:: JOBS ::
1. List each numbered question put to Susan Robinson in the recycling interview.
2. Continue the recycling interview with Susan Robinson, starting after its final sentence.

:: TEXT PROVIDED ::
= = = =
*This interview has been edited for flow

Name: Susan Robinson
Position: Senior Public Affairs Director

1. How important is consumer education about recycling and do you think current consumers are generally educated?

The timing of your question is great, because it’s certainly one that over the last couple of years had a lot of attention as we have seen the complexity of the waste stream change and seen some of the challenges of that, in terms of consumer education, public education and, I guess, from my perspective, educating consumers about recycling is the brick and mortars – the foundation of a good program – and it’s when we have good consistent programs we have better quality materials, better engagement and it’s just fantastic…recycling programs have grown across the country. It has kind of coincided with the complexity of the materials in the waste stream and so it’s made it a lot harder to educate folks on how to recycle the right things, and at the same time I think we’ve seen budget cuts, and in some places it hasn’t achieved that same level of priority to get programs on the street, and there isn’t necessarily that same investment in the education component that really helps folks understand how to recycle materials correctly – which materials and how to recycle them correctly.

2. Can you talk a little about the change to single stream and how that relates to user education?

I think it is a relevant topic and I think, you know, it’s interesting. We find customers – and I mean we’ve got State recycling goals that are high and city recycling goals that are high and corporate recycling goals that are high – and so folks are really looking for ways to help to achieve those goals. What’s interesting about single stream is we find, consistently, that about 40% more material when you switch – that’s on average – when you implement a single stream program, and so you have [a system that’s] more convenient, and so you have more people who are recycling more. I think at the same time what’s interesting, when you have a cart for example, it’s really easy to add a lot of types of materials and so it really (as we work hard to achieve those high levels of recycling), is its convenience that’s important. Another really important component is that the collection aspect is the most expensive piece of the whole system, and single stream is a much less expensive way to collect so you can basically get more engagement, more recycling, and by doing it in a single stream program it helps to keep the cost lower. And so we find, we have carts with lids and programs that maybe haven’t had as much education around them, as far as implementing them, which has all contributed to what we see as an increase in the amount of non-recyclable materials coming into facilities to the tune of an increase from about 8% to about 16% of the non-recyclable materials coming into our program now versus [before single stream].

3. Can you explain what contamination is?

That’s a great – that’s going to depend on the program, so for example, if you have a program that only accepts bottle and cans, and you put paper in it, then in theory that would be a contaminate in that program. So if you leave something [in your recycling] that is not defined in a program, and that varies by community widely across the country, and is actually something we’ve been working on; creating a little more consistent messaging around what is acceptable to make it easier to understand what can be recycled and what can’t. We certainly have identified…a variety of other stakeholders, and we collaborating on identifying what the key contaminates are, and the ones that are the most problematic, so that we can do better job of educating consumers about how to recycle right.
= = = =
:: RECORDED DATA ::
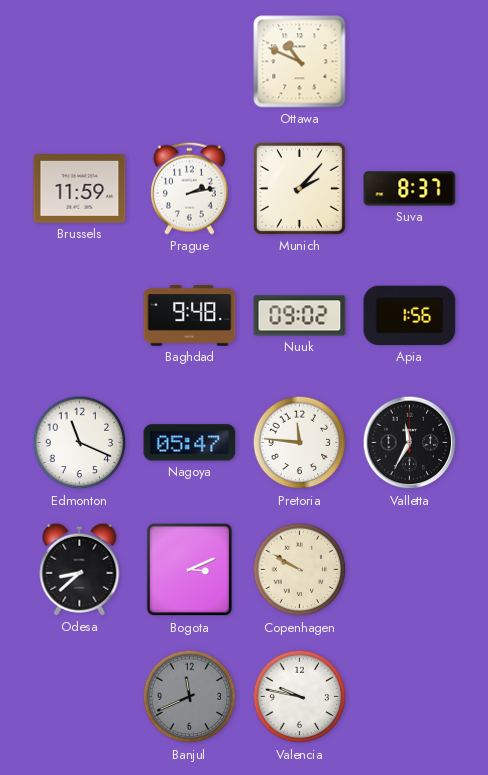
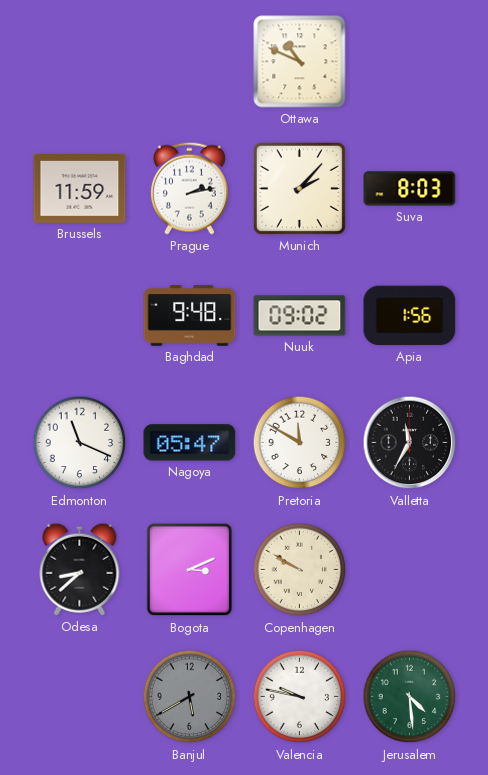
Suva: 8:37 -> 8:03
Pretoria: 11:46 -> 11:50
Banjul: 11:41 -> 5:40
Jerusalem: none -> 4:29
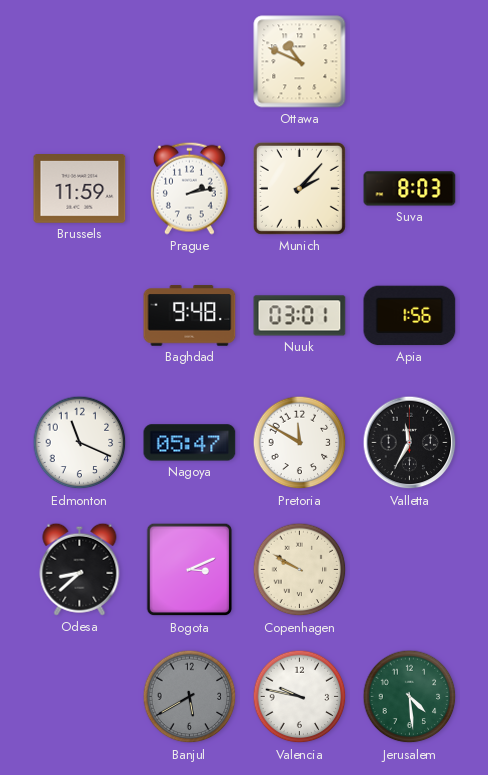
Nuuk: 09:02 -> 03:01
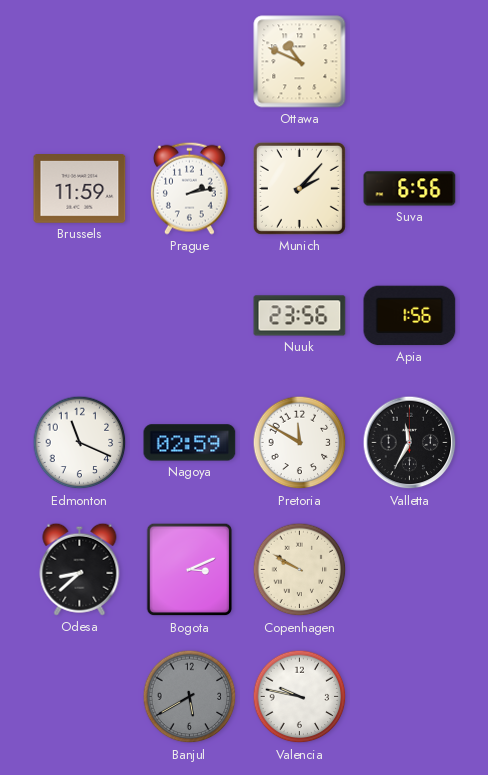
= = = =
:: ANSWERS FOR THIS EXERCISE ::
1.
1. How important is consumer education about recycling and do you think current consumers are generally educated?
2. Can you talk a little about the change to single stream and how that relates to user education?
3. Can you explain what contamination is?

2.
4. How much is lost to contamination? Is it simply a financial loss (selling bales for lower rates and/or the increased production costs for the extra sorting required), or are we physically losing recyclates that could otherwise have been recycled?

I think the most important thing to remember is that recycling is creating a feedstock for the manufacture of another product, so – and I think that gets lost. So the answer to your question is both – so the recyclates coming into our facilities are a feedstock with lots of [potential] to make a product which then we’re selling for revenue off the back end. So when we have more contamination, we have more cost that goes into processing it, then we have more cost that goes into the residual off the backend, and we have more cost for processing materials that we can’t then sell for a product, so we have less product that we’re selling at the backend. So recyclables are when you have a good quality product, it’s replacing a raw material, and we end up with less of that that we’re able to sell at the backend. So it’s less recyclable product at the backend and it’s more cost, less revenue as well. One of the things we’re really doing is focusing on reducing the amount of non-recyclables coming in the front end so that we can make sure we are not losing that cost at the production facility…

5. Can you talk a little about consumer responsibility for considering packing in purchasing decisions?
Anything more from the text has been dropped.